- The task -
Without changing a single word, restate the entries below.
BEGIN
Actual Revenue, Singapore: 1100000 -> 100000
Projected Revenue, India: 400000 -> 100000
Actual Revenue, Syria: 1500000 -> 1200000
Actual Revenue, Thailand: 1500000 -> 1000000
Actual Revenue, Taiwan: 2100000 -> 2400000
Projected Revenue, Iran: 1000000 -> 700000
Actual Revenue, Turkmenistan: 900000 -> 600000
END
- Exercise answer -
Actual Revenue, Singapore: 1100000 -> 100000
Projected Revenue, India: 400000 -> 100000
Actual Revenue, Syria: 1500000 -> 1200000
Actual Revenue, Thailand: 1500000 -> 1000000
Actual Revenue, Taiwan: 2100000 -> 2400000
Projected Revenue, Iran: 1000000 -> 700000
Actual Revenue, Turkmenistan: 900000 -> 600000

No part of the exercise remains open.